§ **What this task involves**
Using the data that follows, give again word for word the lines between the one holding "auじぶん銀行カードローン" and the one holding "Zostały nam jeszcze", inclusive. Omit the pictures.

Page-level text extractions:

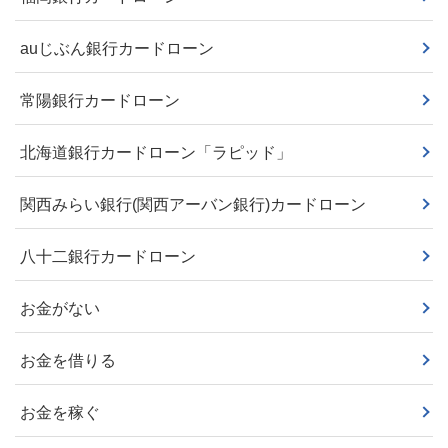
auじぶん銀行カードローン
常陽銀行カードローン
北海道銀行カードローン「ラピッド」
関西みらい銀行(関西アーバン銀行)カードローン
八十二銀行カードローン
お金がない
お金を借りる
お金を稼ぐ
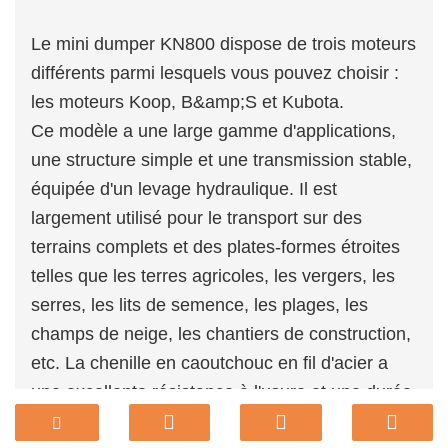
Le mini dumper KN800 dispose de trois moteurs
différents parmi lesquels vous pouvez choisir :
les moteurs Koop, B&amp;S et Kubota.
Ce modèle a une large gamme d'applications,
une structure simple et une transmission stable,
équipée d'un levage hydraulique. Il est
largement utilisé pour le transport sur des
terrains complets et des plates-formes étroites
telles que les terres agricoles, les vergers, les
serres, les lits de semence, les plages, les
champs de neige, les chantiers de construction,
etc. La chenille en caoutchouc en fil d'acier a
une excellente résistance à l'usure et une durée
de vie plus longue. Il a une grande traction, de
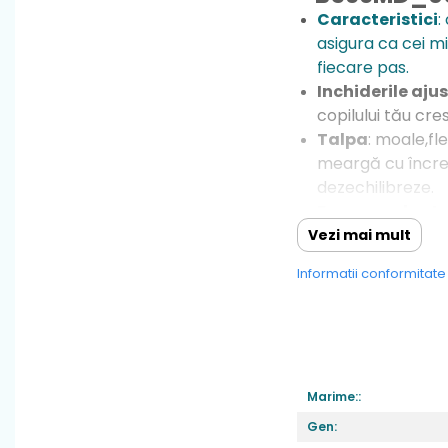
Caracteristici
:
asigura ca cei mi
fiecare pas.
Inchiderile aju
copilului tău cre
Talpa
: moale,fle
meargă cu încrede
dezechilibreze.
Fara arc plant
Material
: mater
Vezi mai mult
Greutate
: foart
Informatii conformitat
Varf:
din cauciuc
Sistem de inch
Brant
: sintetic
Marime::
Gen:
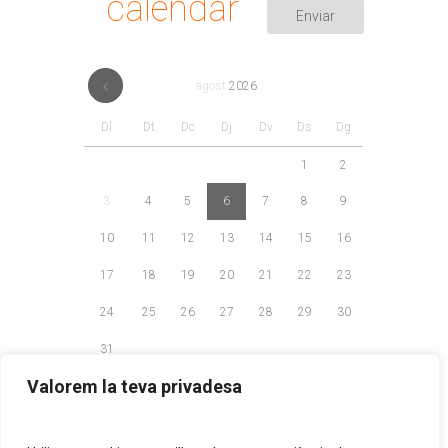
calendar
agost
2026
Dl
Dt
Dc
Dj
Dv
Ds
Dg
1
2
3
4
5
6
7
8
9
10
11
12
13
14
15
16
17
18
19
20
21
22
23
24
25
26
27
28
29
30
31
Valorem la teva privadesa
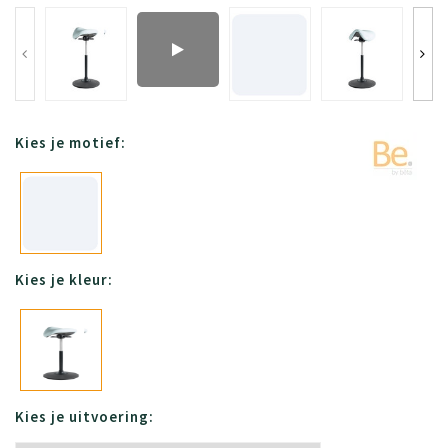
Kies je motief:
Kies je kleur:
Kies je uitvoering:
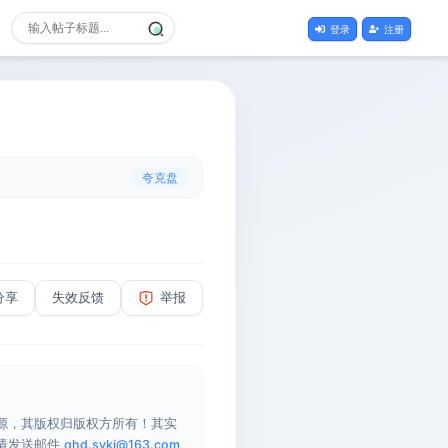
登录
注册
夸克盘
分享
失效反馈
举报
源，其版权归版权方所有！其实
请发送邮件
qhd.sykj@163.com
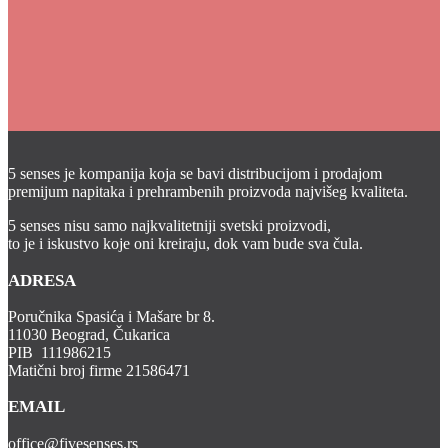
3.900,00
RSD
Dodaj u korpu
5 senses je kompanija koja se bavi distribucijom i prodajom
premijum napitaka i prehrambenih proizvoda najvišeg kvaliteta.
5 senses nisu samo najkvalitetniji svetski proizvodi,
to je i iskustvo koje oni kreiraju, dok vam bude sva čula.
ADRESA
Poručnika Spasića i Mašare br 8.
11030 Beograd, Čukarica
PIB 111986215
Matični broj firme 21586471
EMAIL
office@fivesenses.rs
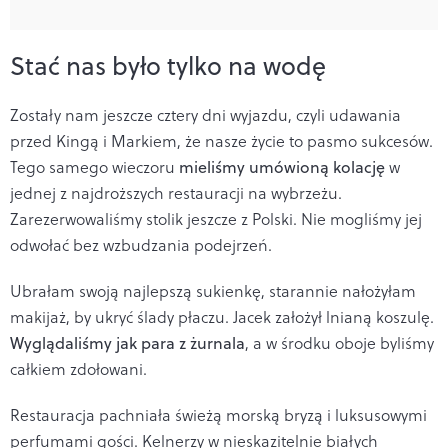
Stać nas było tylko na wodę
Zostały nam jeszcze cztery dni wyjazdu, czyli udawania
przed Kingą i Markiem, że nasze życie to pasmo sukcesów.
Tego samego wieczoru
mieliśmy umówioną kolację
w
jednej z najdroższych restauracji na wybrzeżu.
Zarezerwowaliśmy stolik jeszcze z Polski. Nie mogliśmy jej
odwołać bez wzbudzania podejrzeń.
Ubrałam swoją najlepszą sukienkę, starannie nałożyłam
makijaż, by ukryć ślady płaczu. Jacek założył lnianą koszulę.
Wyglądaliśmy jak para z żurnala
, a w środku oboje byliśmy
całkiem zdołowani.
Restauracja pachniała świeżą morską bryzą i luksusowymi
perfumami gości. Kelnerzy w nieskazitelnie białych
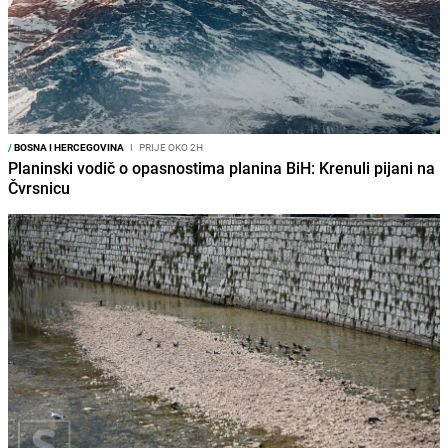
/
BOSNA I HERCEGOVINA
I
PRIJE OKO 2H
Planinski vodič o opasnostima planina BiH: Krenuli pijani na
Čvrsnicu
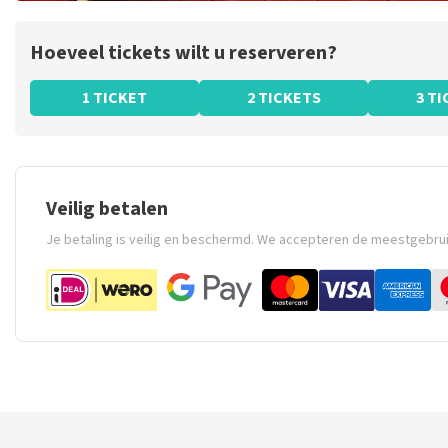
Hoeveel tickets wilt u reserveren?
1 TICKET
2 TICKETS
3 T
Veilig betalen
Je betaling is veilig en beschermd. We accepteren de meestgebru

...

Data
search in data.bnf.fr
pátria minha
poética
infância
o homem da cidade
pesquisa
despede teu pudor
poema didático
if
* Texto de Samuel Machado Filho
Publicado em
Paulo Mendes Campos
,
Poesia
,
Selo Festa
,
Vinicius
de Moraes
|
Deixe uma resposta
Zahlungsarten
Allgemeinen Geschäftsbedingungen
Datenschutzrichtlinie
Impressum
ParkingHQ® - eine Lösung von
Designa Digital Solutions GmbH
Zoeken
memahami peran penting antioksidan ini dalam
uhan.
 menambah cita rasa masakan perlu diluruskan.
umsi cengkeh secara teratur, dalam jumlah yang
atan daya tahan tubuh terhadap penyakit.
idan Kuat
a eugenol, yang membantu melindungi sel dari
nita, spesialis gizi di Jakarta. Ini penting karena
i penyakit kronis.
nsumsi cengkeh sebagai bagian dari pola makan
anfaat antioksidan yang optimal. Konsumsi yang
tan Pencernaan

---

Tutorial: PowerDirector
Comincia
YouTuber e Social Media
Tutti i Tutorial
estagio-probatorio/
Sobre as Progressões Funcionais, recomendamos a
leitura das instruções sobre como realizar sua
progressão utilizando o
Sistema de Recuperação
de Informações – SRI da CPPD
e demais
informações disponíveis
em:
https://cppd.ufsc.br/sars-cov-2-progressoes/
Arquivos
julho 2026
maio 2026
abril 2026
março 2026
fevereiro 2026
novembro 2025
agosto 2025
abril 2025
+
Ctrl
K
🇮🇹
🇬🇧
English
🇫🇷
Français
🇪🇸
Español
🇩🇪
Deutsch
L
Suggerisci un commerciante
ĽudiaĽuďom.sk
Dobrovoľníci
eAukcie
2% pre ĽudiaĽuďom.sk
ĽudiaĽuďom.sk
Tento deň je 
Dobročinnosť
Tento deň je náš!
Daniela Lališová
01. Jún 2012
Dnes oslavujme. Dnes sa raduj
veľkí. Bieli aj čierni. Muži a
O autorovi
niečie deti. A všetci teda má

§ **Result**
auじぶん銀行カードローン
常陽銀行カードローン
北海道銀行カードローン「ラピッド」
関西みらい銀行(関西アーバン銀行)カードローン
八十二銀行カードローン
お金がない
お金を借りる
お金を稼ぐ
Le mini dumper KN800 dispose de trois moteurs
différents parmi lesquels vous pouvez choisir :
les moteurs Koop, B&amp;S et Kubota.
Ce modèle a une large gamme d'applications,
une structure simple et une transmission stable,
équipée d'un levage hydraulique. Il est
largement utilisé pour le transport sur des
terrains complets et des plates-formes étroites
telles que les terres agricoles, les vergers, les
serres, les lits de semence, les plages, les
champs de neige, les chantiers de construction,
etc. La chenille en caoutchouc en fil d'acier a
une excellente résistance à l'usure et une durée
de vie plus longue. Il a une grande traction, de
Caracteristici
:
asigura ca cei mi
fiecare pas.
Inchiderile aju
copilului tău cre
Talpa
: moale,fle
meargă cu încrede
dezechilibreze.
Fara arc plant
Material
: mater
Vezi mai mult
Greutate
: foart
Informatii conformitat
Varf:
din cauciuc
Sistem de inch
Brant
: sintetic
Marime::
Gen:
calendar
agost
2026
Dl
Dt
Dc
Dj
Dv
Ds
Dg
1
2
3
4
5
6
7
8
9
10
11
12
13
14
15
16
17
18
19
20
21
22
23
24
25
26
27
28
29
30
31
Valorem la teva privadesa
Kies je motief:
Kies je kleur:
Kies je uitvoering:
登录
注册
夸克盘
分享
失效反馈
举报
源，其版权归版权方所有！其实
请发送邮件
qhd.sykj@163.com
3.900,00
RSD
Dodaj u korpu
5 senses je kompanija koja se bavi distribucijom i prodajom
premijum napitaka i prehrambenih proizvoda najvišeg kvaliteta.
5 senses nisu samo najkvalitetniji svetski proizvodi,
to je i iskustvo koje oni kreiraju, dok vam bude sva čula.
ADRESA
Poručnika Spasića i Mašare br 8.
11030 Beograd, Čukarica
PIB 111986215
Matični broj firme 21586471
EMAIL
office@fivesenses.rs
Stać nas było tylko na wodę
Zostały nam jeszcze cztery dni wyjazdu, czyli udawania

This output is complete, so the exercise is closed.